Xavier leaned forward over his desk, holding out Grace's consent form. "By law, you have the right to determine what your genes may be screened for—and what they may not. The screening body—in this case, your health care provider's laboratory—has the legal responsibility to inform you of that, and of what information can reasonably be expected to be learned from your screening.

"You have the right to refuse the use of your sample for research or commercial purposes, and the right to inspect and have explained to you the records and results of any screening.

"Your health care provider was required by law to inform you in writing of your rights, of what they were screening you for, and to obtain your written acknowledgement of those rights, and your consent, on a form which reiterates the purpose of the genetic analysis—and limits it.

"The pamphlet omits any mention of your rights.
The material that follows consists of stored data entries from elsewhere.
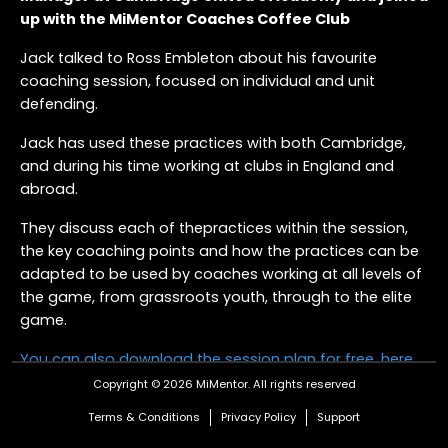
up with the MiMentor Coaches Coffee Club
Jack talked to Ross Embleton about his favourite
coaching session, focused on individual and unit
defending.
Jack has used these practices with both Cambridge,
and during his time working at clubs in England and
abroad.
They discuss each of thepractices within the session,
the key coaching points and how the practices can be
adapted to be used by coaches working at all levels of
the game, from grassroots youth, through to the elite
game.
You can also download the session plan for free, here,
for you to take away and adapt for your team
.
Copyright © 2026 MiMentor.
All rights reserved
Terms & Conditions
Privacy Policy
Support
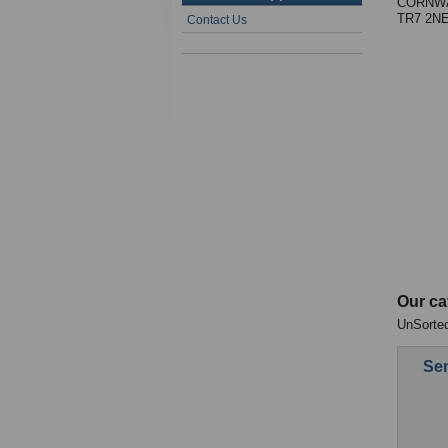
CORNWA
TR7 2N
Contact Us
Our ca
UnSorted
Sen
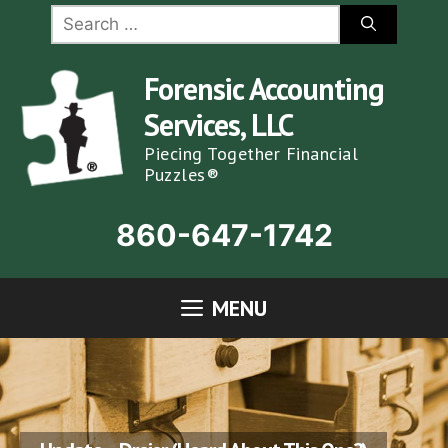
Skip
Search
for:
to
content
Forensic Accounting
Services, LLC
Piecing Together Financial
Puzzles®
860-647-1742
MENU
It's essentially advertising. And this consent form—."

"This consent form which you signed says that you consent to have your DNA screened for the genes which cause breast cancer. And nothing else."


A/N: There is a Genetic Privacy Act out there, but it hasn't been passed into law (that I know of) as yet. It outlines the rights I have mentioned here, although I added all the parts having to do with mutants. It made sense that in this universe, it would have been passed into law.